Near miss of dog led to cemetery confrontation

A dog training session at the cemetery on a drizzly April night led to a trial in the Invercargill District Court after a man was accused of assaulting a woman he did not know.

An Invercargill man was charged with assaulting a woman at the Invercargill Cemetery on April 21 last year.

During the judge-alone trial before Judge John Brandts-Giesen on Wednesday, the woman said she went to the cemetery to visit a friend’s grave around 7.30pm.

It was dark and drizzling when she entered the cemetery. She nearly hit a puppy that ran in front of her car.

She stopped and it was then she heard banging on her window.

It was a man and a woman with three dogs out on a training session.

They had a conversation during which she told them she had not seen the dog.

She decided she would just go home and turned around intending to leave the same way she had entered.

By this time the man and his friend were at their separate cars.

The victim wound down her window to apologise to them and tell them it was not very good they had their dogs off the leads.

"The guy was quite rude and just all very quickly he came over to my car."

She could "feel his anger" as she wound down the passenger side window and it was then he allegedly threw water into her car.

When she got out of the car to confront him and to take some video, he allegedly hit her in the nose with what she thought was a closed fist and sent her glasses flying.

The short video was played in court.

In it the man tells the victim to back off and calls to his friend who is leaving in her car to come back and take some video too.

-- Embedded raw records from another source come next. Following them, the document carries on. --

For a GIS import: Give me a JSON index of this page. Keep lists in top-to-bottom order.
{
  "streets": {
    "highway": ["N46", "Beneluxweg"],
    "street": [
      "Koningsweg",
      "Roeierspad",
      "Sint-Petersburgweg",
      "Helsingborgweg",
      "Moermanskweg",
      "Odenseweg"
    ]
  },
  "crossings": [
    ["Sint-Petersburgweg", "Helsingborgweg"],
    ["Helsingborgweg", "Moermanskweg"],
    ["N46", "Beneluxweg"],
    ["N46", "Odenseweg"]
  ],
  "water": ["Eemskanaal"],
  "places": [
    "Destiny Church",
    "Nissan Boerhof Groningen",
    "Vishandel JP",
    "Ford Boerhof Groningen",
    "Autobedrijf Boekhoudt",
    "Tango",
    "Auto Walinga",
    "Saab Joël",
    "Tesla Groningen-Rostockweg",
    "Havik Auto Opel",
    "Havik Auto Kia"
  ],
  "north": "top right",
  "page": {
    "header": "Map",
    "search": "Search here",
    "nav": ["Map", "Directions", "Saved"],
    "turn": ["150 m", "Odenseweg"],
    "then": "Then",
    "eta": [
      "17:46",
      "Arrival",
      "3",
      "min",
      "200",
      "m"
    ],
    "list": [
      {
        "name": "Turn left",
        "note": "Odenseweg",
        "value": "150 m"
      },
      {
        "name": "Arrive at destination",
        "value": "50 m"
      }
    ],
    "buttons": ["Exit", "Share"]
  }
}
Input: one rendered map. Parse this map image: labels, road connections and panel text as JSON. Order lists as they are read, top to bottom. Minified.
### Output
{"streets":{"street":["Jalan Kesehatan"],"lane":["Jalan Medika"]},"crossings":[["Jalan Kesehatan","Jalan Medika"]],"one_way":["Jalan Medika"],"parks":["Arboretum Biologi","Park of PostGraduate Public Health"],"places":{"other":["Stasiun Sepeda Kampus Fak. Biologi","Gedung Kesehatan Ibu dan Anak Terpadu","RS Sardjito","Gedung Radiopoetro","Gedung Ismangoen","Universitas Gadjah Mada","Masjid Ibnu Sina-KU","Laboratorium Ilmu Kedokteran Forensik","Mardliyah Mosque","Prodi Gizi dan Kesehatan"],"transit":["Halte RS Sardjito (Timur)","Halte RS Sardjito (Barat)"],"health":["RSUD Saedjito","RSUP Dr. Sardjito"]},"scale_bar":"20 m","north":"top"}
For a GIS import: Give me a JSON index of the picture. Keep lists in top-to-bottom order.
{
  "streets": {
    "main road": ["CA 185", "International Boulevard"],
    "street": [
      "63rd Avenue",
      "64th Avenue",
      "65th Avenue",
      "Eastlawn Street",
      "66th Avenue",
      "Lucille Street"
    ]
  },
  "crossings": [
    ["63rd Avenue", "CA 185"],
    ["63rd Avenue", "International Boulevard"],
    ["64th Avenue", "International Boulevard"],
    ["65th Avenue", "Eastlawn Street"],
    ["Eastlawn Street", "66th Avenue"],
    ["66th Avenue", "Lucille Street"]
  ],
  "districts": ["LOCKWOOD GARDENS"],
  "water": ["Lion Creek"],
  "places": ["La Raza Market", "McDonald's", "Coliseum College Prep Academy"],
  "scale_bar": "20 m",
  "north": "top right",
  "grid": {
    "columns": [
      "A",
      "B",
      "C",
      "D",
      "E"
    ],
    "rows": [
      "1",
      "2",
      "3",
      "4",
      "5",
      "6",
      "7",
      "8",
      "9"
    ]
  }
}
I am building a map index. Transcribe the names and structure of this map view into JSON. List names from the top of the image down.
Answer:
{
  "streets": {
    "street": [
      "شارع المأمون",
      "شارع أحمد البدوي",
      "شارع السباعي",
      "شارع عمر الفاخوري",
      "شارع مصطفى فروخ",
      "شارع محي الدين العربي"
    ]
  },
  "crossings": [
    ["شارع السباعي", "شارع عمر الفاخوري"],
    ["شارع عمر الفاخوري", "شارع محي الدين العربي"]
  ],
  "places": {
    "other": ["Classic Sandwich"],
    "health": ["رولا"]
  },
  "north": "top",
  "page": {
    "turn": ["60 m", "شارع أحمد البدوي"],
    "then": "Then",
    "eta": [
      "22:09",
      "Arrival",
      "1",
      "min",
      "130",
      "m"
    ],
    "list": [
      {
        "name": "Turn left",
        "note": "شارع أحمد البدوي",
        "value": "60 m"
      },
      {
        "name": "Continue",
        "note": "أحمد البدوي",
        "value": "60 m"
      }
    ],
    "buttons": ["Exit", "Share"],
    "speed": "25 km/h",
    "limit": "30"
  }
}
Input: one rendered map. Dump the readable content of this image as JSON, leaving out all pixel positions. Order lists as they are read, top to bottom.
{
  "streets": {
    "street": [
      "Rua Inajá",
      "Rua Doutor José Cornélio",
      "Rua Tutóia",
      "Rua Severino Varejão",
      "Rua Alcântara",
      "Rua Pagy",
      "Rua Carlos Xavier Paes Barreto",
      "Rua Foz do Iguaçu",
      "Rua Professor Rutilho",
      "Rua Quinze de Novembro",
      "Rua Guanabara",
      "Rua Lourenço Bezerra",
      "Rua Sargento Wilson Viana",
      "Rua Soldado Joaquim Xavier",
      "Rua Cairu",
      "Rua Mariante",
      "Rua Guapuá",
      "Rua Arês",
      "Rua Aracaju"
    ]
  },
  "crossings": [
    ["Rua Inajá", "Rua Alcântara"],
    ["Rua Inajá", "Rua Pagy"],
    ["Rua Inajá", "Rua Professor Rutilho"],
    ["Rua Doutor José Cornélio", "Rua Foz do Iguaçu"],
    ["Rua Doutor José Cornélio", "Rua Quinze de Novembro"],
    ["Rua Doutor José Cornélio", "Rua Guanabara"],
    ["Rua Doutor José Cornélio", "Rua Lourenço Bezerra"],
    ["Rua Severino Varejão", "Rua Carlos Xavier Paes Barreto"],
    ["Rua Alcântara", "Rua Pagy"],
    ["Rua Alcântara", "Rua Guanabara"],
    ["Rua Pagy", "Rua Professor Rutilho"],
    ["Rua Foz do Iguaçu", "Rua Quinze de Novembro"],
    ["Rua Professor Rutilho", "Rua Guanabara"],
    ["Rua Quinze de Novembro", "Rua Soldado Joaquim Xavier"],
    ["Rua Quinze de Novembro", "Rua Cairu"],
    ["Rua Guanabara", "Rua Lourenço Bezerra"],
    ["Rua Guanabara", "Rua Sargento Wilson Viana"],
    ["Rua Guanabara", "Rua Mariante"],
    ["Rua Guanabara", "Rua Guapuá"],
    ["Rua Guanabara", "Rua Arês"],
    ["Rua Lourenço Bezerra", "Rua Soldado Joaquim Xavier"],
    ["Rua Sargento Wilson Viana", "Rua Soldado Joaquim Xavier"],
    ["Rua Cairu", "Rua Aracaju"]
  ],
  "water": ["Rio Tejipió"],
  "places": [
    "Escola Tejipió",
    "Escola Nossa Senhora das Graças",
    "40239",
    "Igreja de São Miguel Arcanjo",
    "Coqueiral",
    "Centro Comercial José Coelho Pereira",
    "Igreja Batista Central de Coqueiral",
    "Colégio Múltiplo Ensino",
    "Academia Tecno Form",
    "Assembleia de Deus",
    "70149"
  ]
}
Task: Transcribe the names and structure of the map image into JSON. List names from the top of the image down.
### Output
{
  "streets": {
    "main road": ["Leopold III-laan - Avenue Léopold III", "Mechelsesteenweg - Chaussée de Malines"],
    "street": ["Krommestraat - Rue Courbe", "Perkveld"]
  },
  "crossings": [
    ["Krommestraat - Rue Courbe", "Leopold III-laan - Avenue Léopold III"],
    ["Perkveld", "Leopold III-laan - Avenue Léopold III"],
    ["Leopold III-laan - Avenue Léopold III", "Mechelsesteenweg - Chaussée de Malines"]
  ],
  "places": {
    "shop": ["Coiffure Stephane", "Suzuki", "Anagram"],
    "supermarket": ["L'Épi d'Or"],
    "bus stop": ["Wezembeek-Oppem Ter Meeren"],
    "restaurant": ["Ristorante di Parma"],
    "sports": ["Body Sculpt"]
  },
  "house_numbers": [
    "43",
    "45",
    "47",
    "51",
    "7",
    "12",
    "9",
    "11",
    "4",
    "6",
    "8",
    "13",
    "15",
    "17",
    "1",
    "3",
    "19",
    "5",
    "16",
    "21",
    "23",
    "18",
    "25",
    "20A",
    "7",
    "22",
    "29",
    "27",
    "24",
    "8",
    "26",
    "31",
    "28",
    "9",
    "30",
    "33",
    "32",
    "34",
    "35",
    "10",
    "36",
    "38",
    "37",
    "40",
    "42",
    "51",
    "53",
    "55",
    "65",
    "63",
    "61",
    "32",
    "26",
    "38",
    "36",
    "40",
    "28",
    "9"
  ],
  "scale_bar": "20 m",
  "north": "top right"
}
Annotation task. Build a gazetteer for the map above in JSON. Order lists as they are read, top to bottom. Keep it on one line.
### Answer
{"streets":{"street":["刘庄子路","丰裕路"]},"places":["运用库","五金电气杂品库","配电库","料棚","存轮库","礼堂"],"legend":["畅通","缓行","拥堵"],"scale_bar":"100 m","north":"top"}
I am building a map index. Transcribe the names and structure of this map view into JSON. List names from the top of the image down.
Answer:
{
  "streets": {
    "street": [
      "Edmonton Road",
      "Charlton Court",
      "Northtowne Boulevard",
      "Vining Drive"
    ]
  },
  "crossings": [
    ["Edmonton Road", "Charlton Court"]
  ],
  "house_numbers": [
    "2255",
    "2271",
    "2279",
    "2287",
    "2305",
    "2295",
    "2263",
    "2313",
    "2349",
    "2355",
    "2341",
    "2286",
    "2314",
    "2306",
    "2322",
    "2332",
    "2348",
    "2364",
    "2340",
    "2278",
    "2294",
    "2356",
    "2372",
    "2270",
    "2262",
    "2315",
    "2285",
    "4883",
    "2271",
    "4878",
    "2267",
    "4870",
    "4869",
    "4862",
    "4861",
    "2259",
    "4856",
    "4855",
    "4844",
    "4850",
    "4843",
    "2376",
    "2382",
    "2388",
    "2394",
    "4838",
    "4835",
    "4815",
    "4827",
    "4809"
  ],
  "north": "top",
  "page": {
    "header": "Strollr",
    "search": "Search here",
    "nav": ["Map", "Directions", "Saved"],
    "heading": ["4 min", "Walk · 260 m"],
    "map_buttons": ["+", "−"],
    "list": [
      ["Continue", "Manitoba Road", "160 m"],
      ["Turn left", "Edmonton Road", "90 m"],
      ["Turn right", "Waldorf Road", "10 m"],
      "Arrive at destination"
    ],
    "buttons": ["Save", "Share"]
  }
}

The victim is yelling and screaming that the man has abused and attacked her.

When he gave evidence, the man said he did throw water at the woman but it was after she had taken the video, when she was out of her car.

He claimed he never intentionally hit the woman, but said he may have accidentally connected with her — possibly with his elbow or shoulder — when he put his arms up to fend off her physical attack on him.

Straight after the incident the woman called the police who came to the cemetery.

The man also went to the Invercargill police station and made a statement of his version of events.

Yesterday, Judge Brandts-Giesen said the charge had not been proven.

While he said the woman was not a liar, he said the emotion of her visiting her dead friend as well as her near miss with the puppy would have heightened her emotions on that night.

"The sedate and polished woman in the witness box apparently broke up that day and reacted in a rather aggressive and defiant manner."

He believed she had abused the man and had confronted him.

The man’s throwing of water on to her was pre-emptive and a proportionate response to her actions, he said.

The level of the injuries she received were more likely to have come from a defensive move rather than being intentionally hit by the man, Judge Brandts-Giesen said.